━━━━━ Study material

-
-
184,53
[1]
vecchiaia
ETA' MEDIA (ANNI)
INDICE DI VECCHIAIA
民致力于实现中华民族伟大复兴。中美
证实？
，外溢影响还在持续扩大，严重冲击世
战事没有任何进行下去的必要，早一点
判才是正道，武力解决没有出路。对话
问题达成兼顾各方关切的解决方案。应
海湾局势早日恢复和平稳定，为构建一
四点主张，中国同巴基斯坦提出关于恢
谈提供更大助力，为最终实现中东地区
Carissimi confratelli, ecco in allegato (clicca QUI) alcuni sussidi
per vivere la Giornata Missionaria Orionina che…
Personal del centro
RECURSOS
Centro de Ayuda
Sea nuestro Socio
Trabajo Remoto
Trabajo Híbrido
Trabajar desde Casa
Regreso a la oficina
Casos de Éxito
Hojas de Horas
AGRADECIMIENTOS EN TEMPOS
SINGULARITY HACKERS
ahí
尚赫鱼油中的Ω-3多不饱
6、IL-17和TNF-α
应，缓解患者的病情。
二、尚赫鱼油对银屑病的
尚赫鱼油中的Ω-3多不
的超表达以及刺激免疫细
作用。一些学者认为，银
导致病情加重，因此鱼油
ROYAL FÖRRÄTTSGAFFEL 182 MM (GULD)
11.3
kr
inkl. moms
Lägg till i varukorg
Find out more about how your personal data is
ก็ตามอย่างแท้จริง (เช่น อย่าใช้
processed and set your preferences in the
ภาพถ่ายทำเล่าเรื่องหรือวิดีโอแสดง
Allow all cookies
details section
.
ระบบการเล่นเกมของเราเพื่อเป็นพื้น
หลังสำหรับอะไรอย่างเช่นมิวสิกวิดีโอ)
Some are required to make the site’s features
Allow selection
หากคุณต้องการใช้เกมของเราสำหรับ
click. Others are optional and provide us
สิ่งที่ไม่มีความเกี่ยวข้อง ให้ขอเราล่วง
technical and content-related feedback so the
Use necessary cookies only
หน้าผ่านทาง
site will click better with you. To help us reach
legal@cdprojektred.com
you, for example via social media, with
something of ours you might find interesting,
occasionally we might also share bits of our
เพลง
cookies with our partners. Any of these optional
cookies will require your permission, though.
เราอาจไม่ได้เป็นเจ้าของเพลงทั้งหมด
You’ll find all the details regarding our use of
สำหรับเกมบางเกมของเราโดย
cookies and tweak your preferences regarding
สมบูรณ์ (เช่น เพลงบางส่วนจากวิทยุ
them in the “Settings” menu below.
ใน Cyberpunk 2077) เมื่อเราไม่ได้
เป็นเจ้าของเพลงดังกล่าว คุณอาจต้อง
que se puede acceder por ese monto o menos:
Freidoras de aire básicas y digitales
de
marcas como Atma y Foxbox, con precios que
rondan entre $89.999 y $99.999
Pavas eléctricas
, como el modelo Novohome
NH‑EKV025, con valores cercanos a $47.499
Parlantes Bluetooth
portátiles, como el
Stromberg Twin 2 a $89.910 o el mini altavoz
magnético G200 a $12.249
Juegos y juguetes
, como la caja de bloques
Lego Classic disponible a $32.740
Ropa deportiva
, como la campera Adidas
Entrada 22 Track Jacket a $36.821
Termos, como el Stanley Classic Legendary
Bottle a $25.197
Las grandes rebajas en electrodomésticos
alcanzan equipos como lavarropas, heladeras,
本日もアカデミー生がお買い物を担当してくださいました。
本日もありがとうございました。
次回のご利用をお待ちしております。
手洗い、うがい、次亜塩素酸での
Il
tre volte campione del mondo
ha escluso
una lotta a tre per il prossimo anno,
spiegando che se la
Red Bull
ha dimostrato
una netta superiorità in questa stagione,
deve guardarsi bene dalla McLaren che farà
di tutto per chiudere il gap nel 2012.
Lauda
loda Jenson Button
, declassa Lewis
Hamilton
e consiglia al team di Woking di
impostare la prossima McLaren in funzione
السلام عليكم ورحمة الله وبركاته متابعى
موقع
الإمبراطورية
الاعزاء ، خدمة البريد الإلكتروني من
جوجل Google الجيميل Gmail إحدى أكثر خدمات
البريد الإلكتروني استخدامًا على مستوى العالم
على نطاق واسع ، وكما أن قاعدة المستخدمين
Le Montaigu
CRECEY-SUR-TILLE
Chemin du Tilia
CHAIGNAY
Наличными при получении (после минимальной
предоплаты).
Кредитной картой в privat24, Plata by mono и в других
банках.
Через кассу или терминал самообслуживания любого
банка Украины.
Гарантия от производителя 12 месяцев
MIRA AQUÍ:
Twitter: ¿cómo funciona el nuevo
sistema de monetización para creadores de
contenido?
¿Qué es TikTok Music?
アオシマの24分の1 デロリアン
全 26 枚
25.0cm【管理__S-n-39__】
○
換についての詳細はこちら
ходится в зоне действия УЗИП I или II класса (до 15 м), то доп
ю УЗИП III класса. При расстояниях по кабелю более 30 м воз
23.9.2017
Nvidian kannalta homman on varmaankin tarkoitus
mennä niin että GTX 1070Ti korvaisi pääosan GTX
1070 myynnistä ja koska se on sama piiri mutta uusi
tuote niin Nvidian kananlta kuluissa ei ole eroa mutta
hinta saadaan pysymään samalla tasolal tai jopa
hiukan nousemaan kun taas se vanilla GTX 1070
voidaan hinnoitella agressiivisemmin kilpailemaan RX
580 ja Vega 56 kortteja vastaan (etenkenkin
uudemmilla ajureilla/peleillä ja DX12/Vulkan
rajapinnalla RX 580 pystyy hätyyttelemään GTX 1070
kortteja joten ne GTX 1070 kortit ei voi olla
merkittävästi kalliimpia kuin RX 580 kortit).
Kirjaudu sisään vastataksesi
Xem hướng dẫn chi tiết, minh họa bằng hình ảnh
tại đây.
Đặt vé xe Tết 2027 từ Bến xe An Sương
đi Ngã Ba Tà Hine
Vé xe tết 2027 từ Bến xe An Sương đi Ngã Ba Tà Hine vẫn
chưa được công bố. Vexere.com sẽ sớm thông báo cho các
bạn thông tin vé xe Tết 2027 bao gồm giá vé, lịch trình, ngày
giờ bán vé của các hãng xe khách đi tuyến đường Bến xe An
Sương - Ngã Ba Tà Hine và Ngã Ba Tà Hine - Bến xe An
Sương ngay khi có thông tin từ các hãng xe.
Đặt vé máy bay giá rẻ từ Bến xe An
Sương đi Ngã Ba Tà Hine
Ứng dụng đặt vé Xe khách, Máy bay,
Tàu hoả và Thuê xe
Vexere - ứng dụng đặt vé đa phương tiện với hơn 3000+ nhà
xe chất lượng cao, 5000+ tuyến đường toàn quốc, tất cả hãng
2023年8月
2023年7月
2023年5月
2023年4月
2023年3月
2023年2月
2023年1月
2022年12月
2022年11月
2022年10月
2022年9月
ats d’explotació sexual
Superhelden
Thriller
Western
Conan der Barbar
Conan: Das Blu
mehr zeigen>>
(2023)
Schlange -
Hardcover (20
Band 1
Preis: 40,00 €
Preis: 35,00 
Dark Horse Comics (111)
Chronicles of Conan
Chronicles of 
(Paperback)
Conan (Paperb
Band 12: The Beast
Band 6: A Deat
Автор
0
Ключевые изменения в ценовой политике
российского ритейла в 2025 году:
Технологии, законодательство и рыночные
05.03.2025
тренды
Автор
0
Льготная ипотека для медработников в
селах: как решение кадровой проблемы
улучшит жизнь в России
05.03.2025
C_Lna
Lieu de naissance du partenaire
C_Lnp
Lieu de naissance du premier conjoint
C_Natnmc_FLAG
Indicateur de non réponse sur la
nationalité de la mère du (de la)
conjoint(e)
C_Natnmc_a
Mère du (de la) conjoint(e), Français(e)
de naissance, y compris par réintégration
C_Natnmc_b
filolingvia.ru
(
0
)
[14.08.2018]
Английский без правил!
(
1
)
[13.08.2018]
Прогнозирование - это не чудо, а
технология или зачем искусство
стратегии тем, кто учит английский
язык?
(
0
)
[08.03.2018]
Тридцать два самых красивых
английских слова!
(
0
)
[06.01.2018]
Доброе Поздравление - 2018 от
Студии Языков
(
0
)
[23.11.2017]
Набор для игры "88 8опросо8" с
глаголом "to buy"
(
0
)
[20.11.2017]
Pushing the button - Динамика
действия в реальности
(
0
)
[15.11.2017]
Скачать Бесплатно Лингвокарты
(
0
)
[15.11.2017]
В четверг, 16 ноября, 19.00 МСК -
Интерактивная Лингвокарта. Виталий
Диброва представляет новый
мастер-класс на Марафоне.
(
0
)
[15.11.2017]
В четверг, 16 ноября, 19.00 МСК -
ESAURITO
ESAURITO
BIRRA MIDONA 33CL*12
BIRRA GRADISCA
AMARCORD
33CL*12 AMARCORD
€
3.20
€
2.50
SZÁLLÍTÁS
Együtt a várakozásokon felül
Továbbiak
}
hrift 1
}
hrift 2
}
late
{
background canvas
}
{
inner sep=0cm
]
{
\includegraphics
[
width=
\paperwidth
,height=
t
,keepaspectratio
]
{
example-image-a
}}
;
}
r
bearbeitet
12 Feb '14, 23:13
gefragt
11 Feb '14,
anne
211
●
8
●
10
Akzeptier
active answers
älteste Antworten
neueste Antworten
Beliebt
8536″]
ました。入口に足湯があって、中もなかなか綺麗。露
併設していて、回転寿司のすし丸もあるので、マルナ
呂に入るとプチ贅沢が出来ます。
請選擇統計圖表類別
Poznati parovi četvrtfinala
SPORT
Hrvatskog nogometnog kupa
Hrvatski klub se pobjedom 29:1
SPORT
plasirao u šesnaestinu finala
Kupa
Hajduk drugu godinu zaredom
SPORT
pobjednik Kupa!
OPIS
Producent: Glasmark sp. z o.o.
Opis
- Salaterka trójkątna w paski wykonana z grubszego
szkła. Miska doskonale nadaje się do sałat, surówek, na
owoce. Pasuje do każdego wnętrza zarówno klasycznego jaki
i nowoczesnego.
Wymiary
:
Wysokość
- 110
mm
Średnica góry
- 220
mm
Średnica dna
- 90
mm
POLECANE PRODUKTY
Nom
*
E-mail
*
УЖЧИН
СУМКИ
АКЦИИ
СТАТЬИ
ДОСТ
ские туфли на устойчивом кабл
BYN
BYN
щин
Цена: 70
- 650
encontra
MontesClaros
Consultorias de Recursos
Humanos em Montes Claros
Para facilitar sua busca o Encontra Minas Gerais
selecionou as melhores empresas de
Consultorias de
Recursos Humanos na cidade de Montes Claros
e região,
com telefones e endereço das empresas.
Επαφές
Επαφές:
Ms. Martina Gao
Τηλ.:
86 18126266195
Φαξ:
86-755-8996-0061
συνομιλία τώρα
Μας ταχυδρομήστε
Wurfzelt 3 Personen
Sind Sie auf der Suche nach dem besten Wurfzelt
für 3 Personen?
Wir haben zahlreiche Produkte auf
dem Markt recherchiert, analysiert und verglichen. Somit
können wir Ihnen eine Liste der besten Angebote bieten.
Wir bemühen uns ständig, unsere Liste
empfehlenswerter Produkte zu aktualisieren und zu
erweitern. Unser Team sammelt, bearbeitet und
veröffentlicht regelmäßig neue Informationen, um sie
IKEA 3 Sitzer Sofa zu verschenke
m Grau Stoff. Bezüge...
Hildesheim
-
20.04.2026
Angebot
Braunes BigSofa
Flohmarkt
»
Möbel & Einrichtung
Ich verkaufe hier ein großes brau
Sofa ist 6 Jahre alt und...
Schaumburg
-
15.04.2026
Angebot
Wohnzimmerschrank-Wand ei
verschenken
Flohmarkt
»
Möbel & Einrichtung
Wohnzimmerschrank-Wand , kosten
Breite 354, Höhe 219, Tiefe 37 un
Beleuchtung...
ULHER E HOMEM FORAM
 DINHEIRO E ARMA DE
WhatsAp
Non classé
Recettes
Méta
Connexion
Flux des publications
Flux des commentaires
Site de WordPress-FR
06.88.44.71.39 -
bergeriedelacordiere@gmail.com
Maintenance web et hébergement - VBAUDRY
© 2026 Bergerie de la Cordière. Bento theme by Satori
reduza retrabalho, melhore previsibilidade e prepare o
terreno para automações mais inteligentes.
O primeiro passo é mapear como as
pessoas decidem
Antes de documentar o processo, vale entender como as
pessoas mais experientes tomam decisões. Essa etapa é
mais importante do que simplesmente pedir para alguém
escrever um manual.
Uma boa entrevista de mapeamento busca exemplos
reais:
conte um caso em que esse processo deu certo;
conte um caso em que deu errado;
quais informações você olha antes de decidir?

━━━━━━━━━━

What is being asked | Write down exactly the span of lines above from the one containing "Trabajo Remoto" to the one containing "una netta superiorità", both ends included.

The answer |
Trabajo Remoto
Trabajo Híbrido
Trabajar desde Casa
Regreso a la oficina
Casos de Éxito
Hojas de Horas
AGRADECIMIENTOS EN TEMPOS
SINGULARITY HACKERS
ahí
尚赫鱼油中的Ω-3多不饱
6、IL-17和TNF-α
应，缓解患者的病情。
二、尚赫鱼油对银屑病的
尚赫鱼油中的Ω-3多不
的超表达以及刺激免疫细
作用。一些学者认为，银
导致病情加重，因此鱼油
ROYAL FÖRRÄTTSGAFFEL 182 MM (GULD)
11.3
kr
inkl. moms
Lägg till i varukorg
Find out more about how your personal data is
ก็ตามอย่างแท้จริง (เช่น อย่าใช้
processed and set your preferences in the
ภาพถ่ายทำเล่าเรื่องหรือวิดีโอแสดง
Allow all cookies
details section
.
ระบบการเล่นเกมของเราเพื่อเป็นพื้น
หลังสำหรับอะไรอย่างเช่นมิวสิกวิดีโอ)
Some are required to make the site’s features
Allow selection
หากคุณต้องการใช้เกมของเราสำหรับ
click. Others are optional and provide us
สิ่งที่ไม่มีความเกี่ยวข้อง ให้ขอเราล่วง
technical and content-related feedback so the
Use necessary cookies only
หน้าผ่านทาง
site will click better with you. To help us reach
legal@cdprojektred.com
you, for example via social media, with
something of ours you might find interesting,
occasionally we might also share bits of our
เพลง
cookies with our partners. Any of these optional
cookies will require your permission, though.
เราอาจไม่ได้เป็นเจ้าของเพลงทั้งหมด
You’ll find all the details regarding our use of
สำหรับเกมบางเกมของเราโดย
cookies and tweak your preferences regarding
สมบูรณ์ (เช่น เพลงบางส่วนจากวิทยุ
them in the “Settings” menu below.
ใน Cyberpunk 2077) เมื่อเราไม่ได้
เป็นเจ้าของเพลงดังกล่าว คุณอาจต้อง
que se puede acceder por ese monto o menos:
Freidoras de aire básicas y digitales
de
marcas como Atma y Foxbox, con precios que
rondan entre $89.999 y $99.999
Pavas eléctricas
, como el modelo Novohome
NH‑EKV025, con valores cercanos a $47.499
Parlantes Bluetooth
portátiles, como el
Stromberg Twin 2 a $89.910 o el mini altavoz
magnético G200 a $12.249
Juegos y juguetes
, como la caja de bloques
Lego Classic disponible a $32.740
Ropa deportiva
, como la campera Adidas
Entrada 22 Track Jacket a $36.821
Termos, como el Stanley Classic Legendary
Bottle a $25.197
Las grandes rebajas en electrodomésticos
alcanzan equipos como lavarropas, heladeras,
本日もアカデミー生がお買い物を担当してくださいました。
本日もありがとうございました。
次回のご利用をお待ちしております。
手洗い、うがい、次亜塩素酸での
Il
tre volte campione del mondo
ha escluso
una lotta a tre per il prossimo anno,
spiegando che se la
Red Bull
ha dimostrato
una netta superiorità in questa stagione,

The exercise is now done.